We wtorek w polskim Sejmie odbyło się spotkanie prezydiów parlamentów Grupy Wyszehradzkiej. Podczas niego minister Niedzielski podkreślał, że po luzowaniu obostrzeń „widać już bardzo wyraźnie symptomy zmieniającej się rzeczywistości”. – To oczywiście jest bardzo optymistyczne i wszyscy bardzo tęsknimy za tym powrotem do normalności, ale niestety zawsze z tyłu głowy będzie się teraz czaił pewnego rodzaju lęk – podkreślał.
– Musimy niestety się liczyć z tym, że ryzyko pandemii, ryzyko pojawienia się nowych mutacji w ramach tej pandemii, której mamy czy ryzyko w ogóle pojawienia się wirusów, to jest ryzyko, z którym musimy się oswoić. Oswoić, bo musimy się liczyć z tym, że mogą się pojawić kolejne mutacje, kolejne wirusy, kolejne pandemie i my musimy być do tego przygotowani – mówił szef resortu zdrowia. Stwierdził, że chodzi o przygotowanie nie tylko sprzętowe, ale również koncepcji działania.

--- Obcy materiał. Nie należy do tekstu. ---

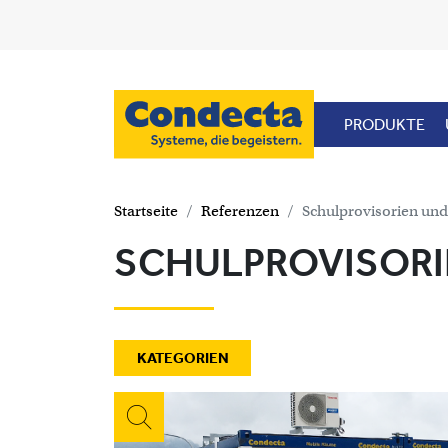
Direkt zum Inhalt
PRODUKTE
Startseite
Referenzen
Schulprovisorien und
SCHULPROVISORI
KATEGORIEN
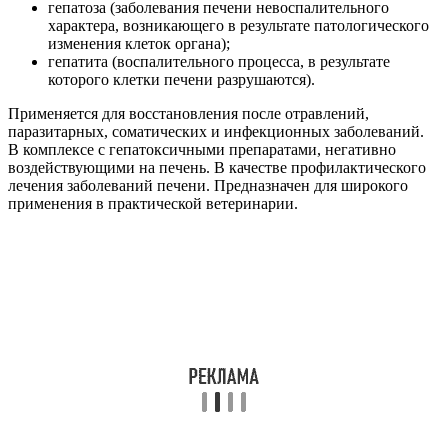
гепатоза (заболевания печени невоспалительного
характера, возникающего в результате патологического
изменения клеток органа);
гепатита (воспалительного процесса, в результате
которого клетки печени разрушаются).
Применяется для восстановления после отравлений,
паразитарных, соматических и инфекционных заболеваний.
В комплексе с гепатоксичными препаратами, негативно
воздействующими на печень. В качестве профилактического
лечения заболеваний печени. Предназначен для широкого
применения в практической ветеринарии.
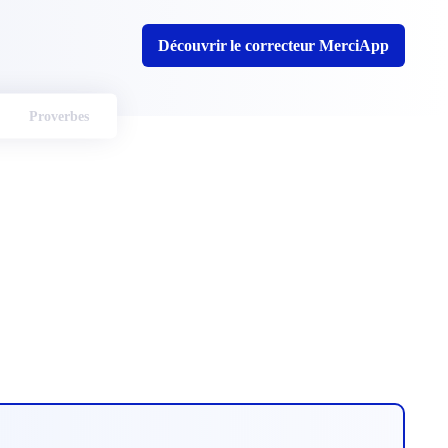
Découvrir le correcteur MerciApp
Proverbes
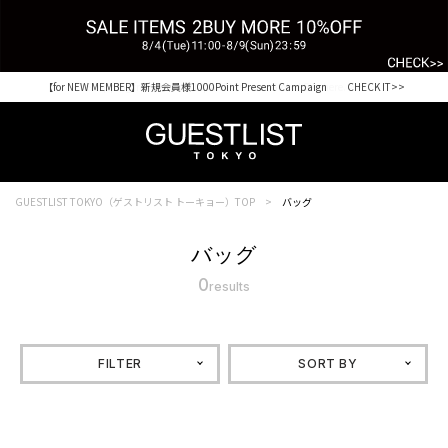
【for NEW MEMBER】新規会員様1000Point Present Campaign CHECK IT>>
Shopping from outside Japan? Visit our Global Site here. >>
GUESTLIST TOKYO（ゲストリスト トーキョー）TOP
バッグ
バッグ
0
results
FILTER
SORT BY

Jak zaznaczył Niedzielski, fale epidemii z 2020 i 2021 roku były kolejnymi doświadczeniami. W jego ocenie, do tej pory rząd myślał m.in. jak walczyć z pandemią, jak budować dostępność leczenia covidowego, jak zapewnić odpowiednią liczbę łóżek, respiratorów i personelu.
– Teraz te priorytety nam się nieco zmieniają – podkreślił minister zdrowia i wskazał, że pierwszym elementem jest odbudowa zdrowia publicznego. – Jesteśmy na tym etapie, kiedy deficyt zdrowia publicznego wynikający z koncentrowania się na walce z COVID-em, ale przede wszystkim też z pewnych konsekwencji długoterminowych zachorowania na COVID, staje się jednym z priorytetów dla systemu opieki zdrowotnej. Na pewna tutaj trzeba powiedzieć o rehabilitacji postcovidowej, o innych takich elementach przyspieszających powrót do zdrowia. I to jest na pewno priorytet – mówił.
Drugi priorytet, o którym mówił Niedzielski, to rozwój zabezpieczenia epidemicznego. – To zabezpieczenie epidemiczne ma w tej chwili dwa bardzo konkretne wymiary. Pierwszym z nich to jest wprowadzenie badań genomu, czyli rozwijanie możliwości potencjału polskich laboratoriów, polskiego systemu epidemicznego po to, żeby identyfikować z jakimi mutacjami mamy do czynienia – powiedział. – Już w tej chwili jesteśmy na etapie różnicowania środków, które stosujemy. To znaczy jeżeli identyfikujemy te mutacje, które uznajemy za alertowe, czyli te szczególnie groźne, szczególnie ryzykowne, wtedy stosujemy z punktu widzenia epidemicznego o wiele bardziej rygorystyczne środki – dodał szef resortu zdrowia. Zaznaczył, że chodzi m.in. o wydłużenie izolacji czy kwarantanny.